John, you remember, we started branch optimization a number of years ago and as we’ve acquired banks, we reposition within market and do consolidations. And that’s a regular and ongoing process within the Company as we do branch profitability analysis. So, we will continue to work on improving our branch network.

John Moran - Macquarie Capital Securities

Analyst

Great, that’s helpful and actually leads me into the next one on M&A. Todd, thoughts there? Chatter increasing, are you guys still looking around I mean, obviously you’ve got some excess capital that you could deploy, and I think you’ve had some really good success with one that you did in Pittsburgh.

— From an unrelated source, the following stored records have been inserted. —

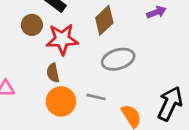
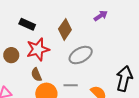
brown circle: (32, 25) -> (11, 55), moved

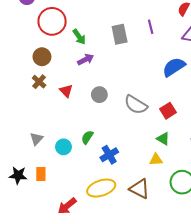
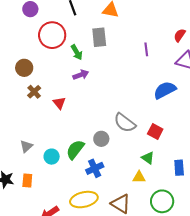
gray rectangle: (120, 34) -> (99, 37), moved
brown circle: (42, 57) -> (24, 68), moved
gray circle: (99, 95) -> (101, 139), moved
red square: (168, 111) -> (155, 131), turned -35
green semicircle: (87, 137) -> (75, 150), size x1.5

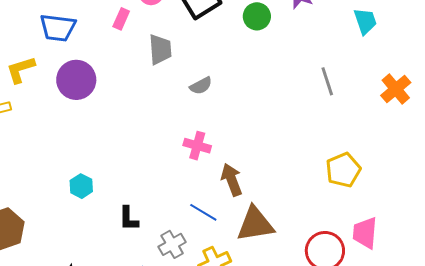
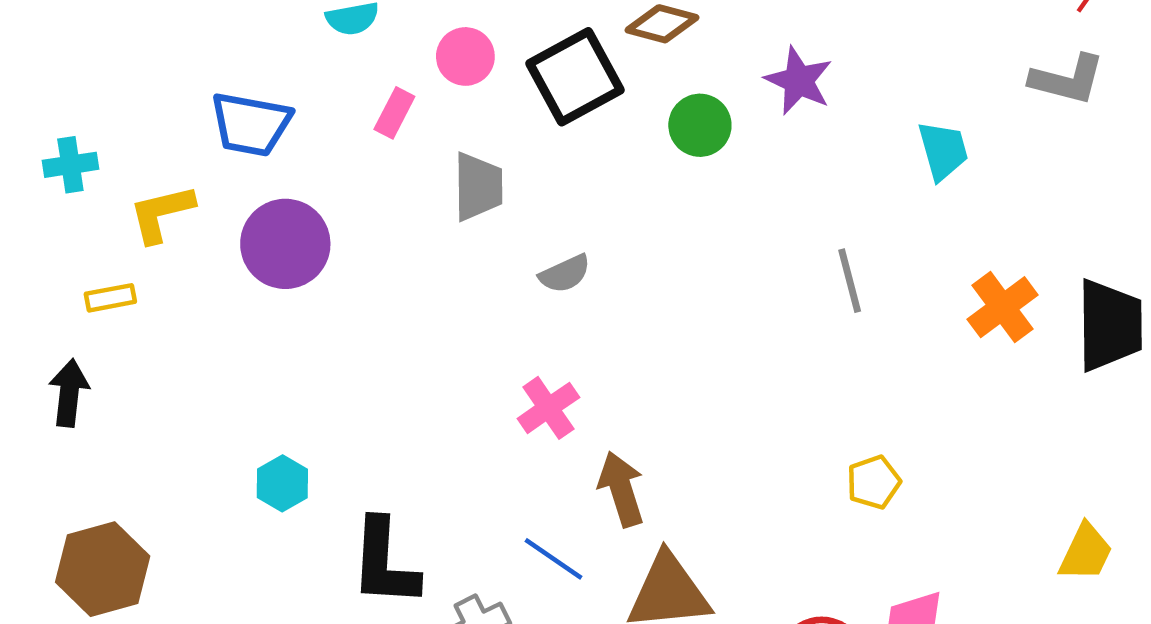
pink cross: (197, 146) -> (548, 408), turned 36
yellow pentagon: (343, 170) -> (874, 482), size x0.7
black L-shape: (129, 219) -> (384, 563), size x1.6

Maybe just a quick update there and in terms of how Pittsburgh is tracking and then thoughts going forward?

Todd Clossin

Management

The Pittsburgh is doing very well. It got kind of equated as that one plus one equals three in terms of the presence we had, the presence Fidelity had and combined together we didn’t miss a beat we just continue to grow after the merger took place, so that’s been a real success for us. And we lean heavily on the people that came with us as a result of that acquisition to help lead and grow that marketplace. So that’s been a great opportunity for us. We do see opportunities from time-to-time. We continue to be disciplined. One of things I really enjoyed about this Bank is we got a good strong focused effort on organic growth and we don’t have to stretch to do deals that maybe some others might have to do to show improvement in earnings from year-to-year. We want to build an organic growth engine that allows that to happen. But we are interested in M&A opportunities if they are the right fit and they bring the right attributes to our Company, whether it’d be in market or whether it’d be in urban markets contingent to our markets. We’re interested in all of those. But we’ve always been disciplined. And if you look back over the history of our Company and look what’s happened from shareholder value retention and creation standpoint, we’ve used capital very well. We see all the activity that’s occurring but we also want to stay disciplined in terms of what we’re doing.

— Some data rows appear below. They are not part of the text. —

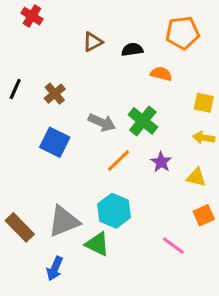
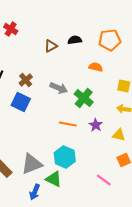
black semicircle: (132, 49) -> (75, 40), moved
gray arrow: (102, 122) -> (59, 88), moved
blue square: (55, 142) -> (21, 102), moved
orange line: (119, 160) -> (68, 124), turned 54
blue arrow: (55, 268) -> (35, 192), moved

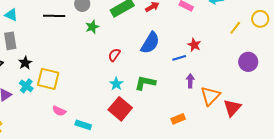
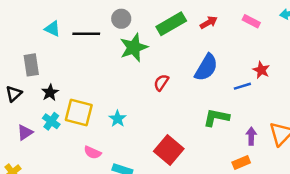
cyan triangle: (11, 15) -> (52, 29), moved
green star: (92, 27) -> (134, 47), size x1.6
purple arrow: (190, 81) -> (251, 136), moved
green L-shape: (145, 83) -> (216, 117), moved
cyan star: (116, 84) -> (117, 119), moved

John Moran - Macquarie Capital Securities

Analyst

Got it. Thanks very much for taking questions.

Todd Clossin

Management

Sure.

Jim Gardill

Analyst

Okay John thank you very much.

Operator

Operator

(Operator Instructions) This concludes our question-and-answer answer. I would like to turn the conference back over to Todd Clossin for any closing remarks.

Jim Gardill

Analyst

Patrick, I will go ahead and close. Thank you very much. I did want to comment that we wore Todd out doing the entire presentation but I appreciated his role in presenting to you our conference call information this morning. It was a great quarter. We had an excellent quarter and the positive thing is we showed revenue growth, positive operating leverage, controlled expenses. And we had contributors across multiple business lines. So, it’s great to complete the first half of the year on such positive momentum. And we were pleased that you were all were able to participate in the call this morning and thank you very much for questions and participation. And we will close out Patrick. Thank you very much.

Operator

Operator

The conference has now concluded. Thank you for attending today’s presentation. You may now disconnect.